__BRIEF__:
Could you transcribe the whole listing, keeping every line exactly the same?
*** Opening DATA TO USE ***
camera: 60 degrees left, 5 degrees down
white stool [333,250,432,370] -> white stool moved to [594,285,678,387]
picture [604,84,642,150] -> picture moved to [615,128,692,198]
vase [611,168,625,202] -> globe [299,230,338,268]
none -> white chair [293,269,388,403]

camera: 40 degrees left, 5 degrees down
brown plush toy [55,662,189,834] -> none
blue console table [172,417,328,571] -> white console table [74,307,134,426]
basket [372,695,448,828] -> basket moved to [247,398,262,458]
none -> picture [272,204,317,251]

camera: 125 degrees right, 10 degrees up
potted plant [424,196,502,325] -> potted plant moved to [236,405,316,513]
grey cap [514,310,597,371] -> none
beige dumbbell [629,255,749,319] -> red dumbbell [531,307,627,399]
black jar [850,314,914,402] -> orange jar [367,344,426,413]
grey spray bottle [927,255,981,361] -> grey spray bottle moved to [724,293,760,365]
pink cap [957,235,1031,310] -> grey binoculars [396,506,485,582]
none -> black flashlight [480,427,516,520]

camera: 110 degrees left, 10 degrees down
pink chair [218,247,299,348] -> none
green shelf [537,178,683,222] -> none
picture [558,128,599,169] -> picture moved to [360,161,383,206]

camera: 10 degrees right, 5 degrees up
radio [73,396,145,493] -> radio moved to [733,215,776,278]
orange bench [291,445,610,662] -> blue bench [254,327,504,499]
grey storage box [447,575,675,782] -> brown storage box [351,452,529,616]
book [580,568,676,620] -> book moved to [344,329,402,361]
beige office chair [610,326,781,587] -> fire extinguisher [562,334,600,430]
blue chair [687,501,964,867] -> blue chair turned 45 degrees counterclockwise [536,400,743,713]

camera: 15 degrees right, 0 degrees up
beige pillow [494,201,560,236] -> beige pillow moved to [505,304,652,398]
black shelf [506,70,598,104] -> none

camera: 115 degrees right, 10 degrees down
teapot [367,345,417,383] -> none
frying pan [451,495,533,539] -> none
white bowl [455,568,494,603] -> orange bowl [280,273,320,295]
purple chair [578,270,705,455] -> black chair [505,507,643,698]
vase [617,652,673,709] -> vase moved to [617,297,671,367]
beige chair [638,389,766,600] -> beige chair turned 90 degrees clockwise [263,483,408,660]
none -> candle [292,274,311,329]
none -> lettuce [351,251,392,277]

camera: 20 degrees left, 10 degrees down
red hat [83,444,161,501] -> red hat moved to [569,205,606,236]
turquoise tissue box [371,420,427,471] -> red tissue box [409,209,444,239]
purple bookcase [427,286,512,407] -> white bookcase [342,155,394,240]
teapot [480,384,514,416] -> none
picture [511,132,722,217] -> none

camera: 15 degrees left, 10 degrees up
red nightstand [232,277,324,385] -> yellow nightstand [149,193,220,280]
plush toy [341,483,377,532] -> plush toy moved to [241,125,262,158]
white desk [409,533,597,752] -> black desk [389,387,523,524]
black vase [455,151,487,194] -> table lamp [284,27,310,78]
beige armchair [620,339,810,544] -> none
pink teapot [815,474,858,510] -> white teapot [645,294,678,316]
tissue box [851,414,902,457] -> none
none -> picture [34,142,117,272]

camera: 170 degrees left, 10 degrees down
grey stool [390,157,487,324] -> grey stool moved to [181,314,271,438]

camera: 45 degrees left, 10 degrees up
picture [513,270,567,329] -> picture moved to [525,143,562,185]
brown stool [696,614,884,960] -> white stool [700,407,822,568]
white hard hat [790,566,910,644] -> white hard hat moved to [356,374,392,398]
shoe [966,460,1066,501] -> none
*** Closing DATA TO USE ***
__RESPONSE AREA__:
camera: 60 degrees left, 5 degrees down
white stool [333,250,432,370] -> white stool moved to [594,285,678,387]
picture [604,84,642,150] -> picture moved to [615,128,692,198]
vase [611,168,625,202] -> globe [299,230,338,268]
none -> white chair [293,269,388,403]

camera: 40 degrees left, 5 degrees down
brown plush toy [55,662,189,834] -> none
blue console table [172,417,328,571] -> white console table [74,307,134,426]
basket [372,695,448,828] -> basket moved to [247,398,262,458]
none -> picture [272,204,317,251]

camera: 125 degrees right, 10 degrees up
potted plant [424,196,502,325] -> potted plant moved to [236,405,316,513]
grey cap [514,310,597,371] -> none
beige dumbbell [629,255,749,319] -> red dumbbell [531,307,627,399]
black jar [850,314,914,402] -> orange jar [367,344,426,413]
grey spray bottle [927,255,981,361] -> grey spray bottle moved to [724,293,760,365]
pink cap [957,235,1031,310] -> grey binoculars [396,506,485,582]
none -> black flashlight [480,427,516,520]

camera: 110 degrees left, 10 degrees down
pink chair [218,247,299,348] -> none
green shelf [537,178,683,222] -> none
picture [558,128,599,169] -> picture moved to [360,161,383,206]

camera: 10 degrees right, 5 degrees up
radio [73,396,145,493] -> radio moved to [733,215,776,278]
orange bench [291,445,610,662] -> blue bench [254,327,504,499]
grey storage box [447,575,675,782] -> brown storage box [351,452,529,616]
book [580,568,676,620] -> book moved to [344,329,402,361]
beige office chair [610,326,781,587] -> fire extinguisher [562,334,600,430]
blue chair [687,501,964,867] -> blue chair turned 45 degrees counterclockwise [536,400,743,713]

camera: 15 degrees right, 0 degrees up
beige pillow [494,201,560,236] -> beige pillow moved to [505,304,652,398]
black shelf [506,70,598,104] -> none

camera: 115 degrees right, 10 degrees down
teapot [367,345,417,383] -> none
frying pan [451,495,533,539] -> none
white bowl [455,568,494,603] -> orange bowl [280,273,320,295]
purple chair [578,270,705,455] -> black chair [505,507,643,698]
vase [617,652,673,709] -> vase moved to [617,297,671,367]
beige chair [638,389,766,600] -> beige chair turned 90 degrees clockwise [263,483,408,660]
none -> candle [292,274,311,329]
none -> lettuce [351,251,392,277]

camera: 20 degrees left, 10 degrees down
red hat [83,444,161,501] -> red hat moved to [569,205,606,236]
turquoise tissue box [371,420,427,471] -> red tissue box [409,209,444,239]
purple bookcase [427,286,512,407] -> white bookcase [342,155,394,240]
teapot [480,384,514,416] -> none
picture [511,132,722,217] -> none

camera: 15 degrees left, 10 degrees up
red nightstand [232,277,324,385] -> yellow nightstand [149,193,220,280]
plush toy [341,483,377,532] -> plush toy moved to [241,125,262,158]
white desk [409,533,597,752] -> black desk [389,387,523,524]
black vase [455,151,487,194] -> table lamp [284,27,310,78]
beige armchair [620,339,810,544] -> none
pink teapot [815,474,858,510] -> white teapot [645,294,678,316]
tissue box [851,414,902,457] -> none
none -> picture [34,142,117,272]

camera: 170 degrees left, 10 degrees down
grey stool [390,157,487,324] -> grey stool moved to [181,314,271,438]

camera: 45 degrees left, 10 degrees up
picture [513,270,567,329] -> picture moved to [525,143,562,185]
brown stool [696,614,884,960] -> white stool [700,407,822,568]
white hard hat [790,566,910,644] -> white hard hat moved to [356,374,392,398]
shoe [966,460,1066,501] -> none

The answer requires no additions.